Day 3 saw us take a trip to Arashiyama and the Bamboo Forest. We got there early to avoid the crowds, and spent an hour wandering through the forest and into the surrounding temples. Being the rebels which we are, we snuck off the path and into the actual forest to get a closer look at the bamboo. An act which we paid for when we noticed the 100 mozzie bites later that evening! The shade made for a refreshing break from the heat, and it was nice to escape the city into the mountains once again. We walked through the little town and visited the Tenryuji temple….although we are starting to get a little templed out!
We took a stroll over the Togetsukyo bridge, and along the river watching the other tourists and people struggling in the rowing boats, with the woods and waterfalls on the other side. It was a peaceful area and a relaxing stroll, before having some food and making our way back to the hostel for a much needed nap….with the air con on high!

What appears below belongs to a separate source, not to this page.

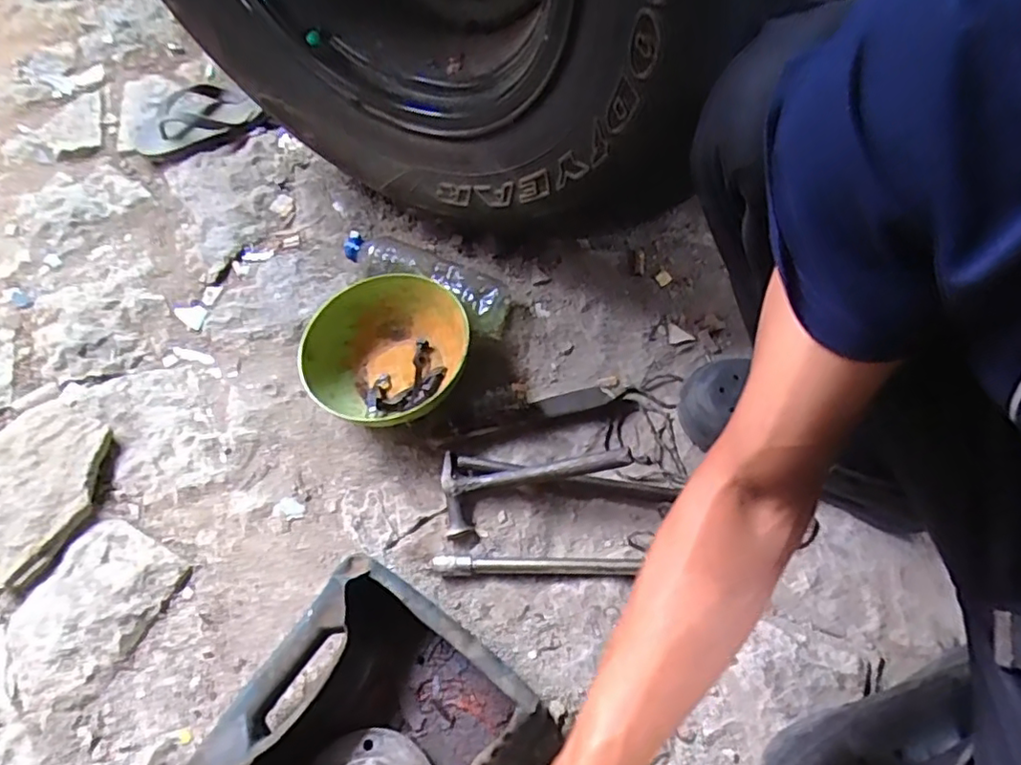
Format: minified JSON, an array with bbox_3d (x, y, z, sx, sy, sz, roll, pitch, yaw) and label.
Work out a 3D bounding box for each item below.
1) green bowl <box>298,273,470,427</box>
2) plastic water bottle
[{"bbox_3d":[-0.142,-0.035,0.736,0.178,0.072,0.191,-1,65,3],"label":"green bowl"},{"bbox_3d":[-0.122,-0.142,0.793,0.262,0.054,0.068,27,70,15],"label":"plastic water bottle"}]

I was really excited for day 4 as we were headed for the Gion district, home of the Geishas. As we were wandering around the beautiful parks and temples in this area we were surrounded by young women in rental kimonos, its easy to tell that they are not real Geishas as they are quick to pose for pictures, have faces full of make up, and carry their own selfie sticks. However, as we were made our way further into the Gion district and into the cobbled streets with the old buildings of Kyoto we were lucky to see two young Geishas in training, and they were stunning. Their faces were beautifully painted and they wore bright kimonos, easy to tell apart from the others as they were shy and trying to hide themselves…definitely a highlight for me.
As we we made our way to the Kenin-Ji temple, Kyoto’s oldest temple, we were stopped by some school children and once again practised a little English with them and posed for photos, we’ll be famous in schools around Asia soon. Anyway, once we arrived at the Kenin-Ji temple, we were asked to remove our shoes and proceed quietly around. This temple is especially famous for the dragons painted on the ceiling, which are the size of 108 tatami mats and take your breath away when you see them.
Day 5 was laundry day, as we were running low on clean pants, and surprisingly chief washer man, Kyle’s first time in a launderette. I wanted to reenact the scene from friends where Rachel is fighting for the laundry cart, and Ross comes to the rescue to pass some time, but Kyle couldn’t remember that one. Whilst our stinky socks were getting clean, we read the guest book which had been there since 2000, and it was interesting to see the increase in western notes left inside over the past 16 years. It was also sweet as the owner had taken the time to reply to each person individually and thank them for their message.
On our final day in Kyoto we went to the Shoseien Garden, one of the quietest places we have visited as we were two of a select few people in there. These gardens are located close to the city centre and are filled with old tea houses, a bee house, water lilies in a huge lake and heron flying around or lazing in the lake. It was a peaceful stroll and just what we needed after a busy week.
We followed this with a trip to the Higashi Honganji temple, known as the mother temple. This temple has been rebuilt four times due to fires, and they use rope made of human hair donated by followers to carry the beams to the right places when rebuilding. Here we were lucky to catch a service, and sat quietly in the main hall whilst the local people sang their prayers, it was a very calming experience.
We have four stops left in Japan, and tomorrow we make our way to Nara…thankfully this time just a short one hour train journey. Nara is a stop I am very much looking forward to, to visit the large park and see the holy deer. I’m also hoping that it will be a refreshing break from the city once again before making our way to Osaka.